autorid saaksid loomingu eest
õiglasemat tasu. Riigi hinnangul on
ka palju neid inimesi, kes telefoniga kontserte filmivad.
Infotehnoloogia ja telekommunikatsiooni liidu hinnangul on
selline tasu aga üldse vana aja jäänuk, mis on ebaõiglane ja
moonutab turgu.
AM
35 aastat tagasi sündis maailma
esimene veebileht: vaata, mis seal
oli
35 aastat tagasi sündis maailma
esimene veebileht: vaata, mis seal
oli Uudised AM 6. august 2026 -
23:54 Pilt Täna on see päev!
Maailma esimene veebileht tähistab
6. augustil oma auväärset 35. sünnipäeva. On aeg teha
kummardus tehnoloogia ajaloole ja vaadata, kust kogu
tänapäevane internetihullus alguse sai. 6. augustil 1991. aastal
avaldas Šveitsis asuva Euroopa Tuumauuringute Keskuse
□ □ □ □ □
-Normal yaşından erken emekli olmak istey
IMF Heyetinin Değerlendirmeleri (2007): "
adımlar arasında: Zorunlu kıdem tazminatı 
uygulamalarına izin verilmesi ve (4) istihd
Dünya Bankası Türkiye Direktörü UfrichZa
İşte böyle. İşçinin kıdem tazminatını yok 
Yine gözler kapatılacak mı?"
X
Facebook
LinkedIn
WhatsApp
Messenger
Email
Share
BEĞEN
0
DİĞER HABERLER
□ □ □ □ □
→ **WHAT THE TASK REQUIRES**
Reproduce the lines of the entries above, beginning at the line that has "autorid saaksid loomingu eest" and stopping after the line that has "avaldas Šveitsis asuva", and swap "veebileht" for "veebisait" while leaving everything else unchanged.

→ **COMPLETED TASK**
autorid saaksid loomingu eest
õiglasemat tasu. Riigi hinnangul on
ka palju neid inimesi, kes telefoniga kontserte filmivad.
Infotehnoloogia ja telekommunikatsiooni liidu hinnangul on
selline tasu aga üldse vana aja jäänuk, mis on ebaõiglane ja
moonutab turgu.
AM
35 aastat tagasi sündis maailma
esimene veebisait: vaata, mis seal
oli
35 aastat tagasi sündis maailma
esimene veebisait: vaata, mis seal
oli Uudised AM 6. august 2026 -
23:54 Pilt Täna on see päev!
Maailma esimene veebisait tähistab
6. augustil oma auväärset 35. sünnipäeva. On aeg teha
kummardus tehnoloogia ajaloole ja vaadata, kust kogu
tänapäevane internetihullus alguse sai. 6. augustil 1991. aastal
avaldas Šveitsis asuva Euroopa Tuumauuringute Keskuse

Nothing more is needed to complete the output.